La compañía pesquera Landes se sumó a la lista de empresas que han demandado al Estado de Chile por el nuevo fraccionamiento pesquero, especialmente en el jurel.
En este caso, la firma con base en Talcahuano exigió poco más de US$70 millones en compensación, acusando perjucios económicos por los cambios en las cuotas asignadas.
A inicios de febrero, Camanchaca irrumpió con una demanda donde piden $90 mil millones por la ley de Fraccionamiento Pesquero, a lo que luego se sumó Blumar.
Mediante un comunicado, la compañía Landes aseguró que la acción acogida por el 22° Juzgado Civil de Santiago se fundamenta en que ” el Estado, a través de diversos actos, desconoció permanentemente la distribución de cuotas establecida en la historia regulatoria pesquera chilena y las reasignó a terceros sin el pago de una indemnización (…) vulnerando los principios básicos de legalidad y afectando gravemente el patrimonio de la compañía”.
Pesquera Landes demanda al Estado por fraccionamiento
El CEO de la pesquera, Andrés Fosk Belan, dijo que “al Estado no le está permitido disponer de cuotas de pesca que las empresas han construido a través de su historia y que hoy forman parte de su patrimonio para transferirlas discrecionalmente”.

# # # # #

**CONSIGNAS DEL EJERCICIO:**
**A)** Extrae de la noticia, sin ningún cambio, el fragmento que va desde "En este caso, la" hasta "las cuotas asignadas.".
**B)** Responde estas preguntas con los datos de la noticia:
(i) ¿Qué tribunal acogió la acción presentada por Landes?
(ii) ¿Cuánto dinero exigió Landes como compensación?
(iii) ¿Cómo se llama el CEO de la pesquera?
**C)** Indica si cada afirmación coincide con la noticia. Responde sí o no y cita las palabras del texto que lo deciden.
(i) Camanchaca pide $90 mil millones por la ley de Fraccionamiento Pesquero.
(ii) Landes tiene su base en Santiago.
(iii) Según Landes, el Estado reasignó las cuotas a terceros pagando una indemnización.

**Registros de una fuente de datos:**
# # # # #

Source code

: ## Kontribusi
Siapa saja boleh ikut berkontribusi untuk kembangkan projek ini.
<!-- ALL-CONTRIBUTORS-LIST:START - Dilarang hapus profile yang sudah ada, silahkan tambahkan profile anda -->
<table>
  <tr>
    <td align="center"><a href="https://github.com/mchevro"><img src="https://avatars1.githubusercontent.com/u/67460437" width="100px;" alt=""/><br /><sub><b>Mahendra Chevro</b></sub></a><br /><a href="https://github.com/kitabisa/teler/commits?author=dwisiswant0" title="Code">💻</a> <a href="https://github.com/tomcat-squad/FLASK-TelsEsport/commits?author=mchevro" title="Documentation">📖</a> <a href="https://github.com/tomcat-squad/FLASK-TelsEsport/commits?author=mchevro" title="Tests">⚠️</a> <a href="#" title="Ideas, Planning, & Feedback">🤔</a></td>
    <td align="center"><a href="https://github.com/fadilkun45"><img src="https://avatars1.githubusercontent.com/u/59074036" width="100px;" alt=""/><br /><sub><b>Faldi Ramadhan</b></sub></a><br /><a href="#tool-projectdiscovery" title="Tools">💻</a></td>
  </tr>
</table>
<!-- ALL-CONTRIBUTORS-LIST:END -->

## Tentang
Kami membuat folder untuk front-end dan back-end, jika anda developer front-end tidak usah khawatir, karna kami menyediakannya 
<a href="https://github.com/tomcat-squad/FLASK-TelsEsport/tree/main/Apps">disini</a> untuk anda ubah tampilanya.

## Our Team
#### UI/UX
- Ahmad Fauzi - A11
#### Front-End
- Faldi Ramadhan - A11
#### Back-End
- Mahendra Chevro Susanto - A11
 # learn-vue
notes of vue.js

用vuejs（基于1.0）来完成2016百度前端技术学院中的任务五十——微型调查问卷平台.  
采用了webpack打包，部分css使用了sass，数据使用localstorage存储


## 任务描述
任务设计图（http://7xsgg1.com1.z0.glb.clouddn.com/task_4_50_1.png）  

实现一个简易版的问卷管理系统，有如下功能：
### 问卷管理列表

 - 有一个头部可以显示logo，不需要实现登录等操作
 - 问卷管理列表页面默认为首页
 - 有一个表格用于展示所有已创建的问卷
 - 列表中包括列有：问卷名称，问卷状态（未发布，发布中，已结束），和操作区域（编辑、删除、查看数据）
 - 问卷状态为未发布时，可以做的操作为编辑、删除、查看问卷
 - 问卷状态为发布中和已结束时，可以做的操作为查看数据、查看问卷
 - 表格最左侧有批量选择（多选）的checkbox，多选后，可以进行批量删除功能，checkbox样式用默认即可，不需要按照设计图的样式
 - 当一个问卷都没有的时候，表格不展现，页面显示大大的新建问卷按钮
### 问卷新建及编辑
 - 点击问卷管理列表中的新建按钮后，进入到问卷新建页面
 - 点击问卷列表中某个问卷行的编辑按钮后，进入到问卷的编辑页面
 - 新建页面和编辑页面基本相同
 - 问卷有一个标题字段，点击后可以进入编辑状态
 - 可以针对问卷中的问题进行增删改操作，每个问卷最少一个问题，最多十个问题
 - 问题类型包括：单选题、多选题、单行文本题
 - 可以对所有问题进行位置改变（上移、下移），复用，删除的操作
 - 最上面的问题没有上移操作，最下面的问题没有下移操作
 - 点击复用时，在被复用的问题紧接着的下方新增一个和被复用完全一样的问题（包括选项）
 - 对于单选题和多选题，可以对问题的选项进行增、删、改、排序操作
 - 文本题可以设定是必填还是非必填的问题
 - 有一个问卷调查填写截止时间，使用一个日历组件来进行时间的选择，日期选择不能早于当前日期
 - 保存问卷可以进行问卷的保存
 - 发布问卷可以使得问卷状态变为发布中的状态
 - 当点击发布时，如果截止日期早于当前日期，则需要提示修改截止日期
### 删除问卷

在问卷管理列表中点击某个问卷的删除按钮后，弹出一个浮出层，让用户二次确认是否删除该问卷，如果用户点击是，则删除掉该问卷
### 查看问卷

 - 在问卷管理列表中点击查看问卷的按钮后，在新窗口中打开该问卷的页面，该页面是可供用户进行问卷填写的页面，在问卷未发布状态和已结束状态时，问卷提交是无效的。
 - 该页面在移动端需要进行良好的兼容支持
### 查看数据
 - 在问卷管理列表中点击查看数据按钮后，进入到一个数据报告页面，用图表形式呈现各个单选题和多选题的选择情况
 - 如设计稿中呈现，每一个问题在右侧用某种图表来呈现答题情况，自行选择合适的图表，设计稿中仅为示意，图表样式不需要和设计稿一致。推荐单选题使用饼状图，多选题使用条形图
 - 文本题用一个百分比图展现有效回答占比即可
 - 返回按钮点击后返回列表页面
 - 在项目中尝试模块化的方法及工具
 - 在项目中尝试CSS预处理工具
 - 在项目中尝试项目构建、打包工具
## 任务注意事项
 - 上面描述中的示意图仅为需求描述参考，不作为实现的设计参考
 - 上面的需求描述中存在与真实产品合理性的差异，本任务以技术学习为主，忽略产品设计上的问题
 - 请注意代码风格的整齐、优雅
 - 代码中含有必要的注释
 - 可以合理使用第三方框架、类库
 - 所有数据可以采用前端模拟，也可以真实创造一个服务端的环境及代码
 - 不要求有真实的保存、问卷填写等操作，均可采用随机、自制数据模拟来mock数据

# # # # #

**SOLUCIONES EN ORDEN:**
**A)**
En este caso, la firma con base en Talcahuano exigió poco más de US$70 millones en compensación, acusando perjucios económicos por los cambios en las cuotas asignadas.

**B)**
(i) El 22° Juzgado Civil de Santiago.
(ii) Poco más de US$70 millones.
(iii) Andrés Fosk Belan.

**C)**
(i) Sí: "Camanchaca irrumpió con una demanda donde piden $90 mil millones por la ley de Fraccionamiento Pesquero".
(ii) No: "la firma con base en Talcahuano".
(iii) No: "las reasignó a terceros sin el pago de una indemnización".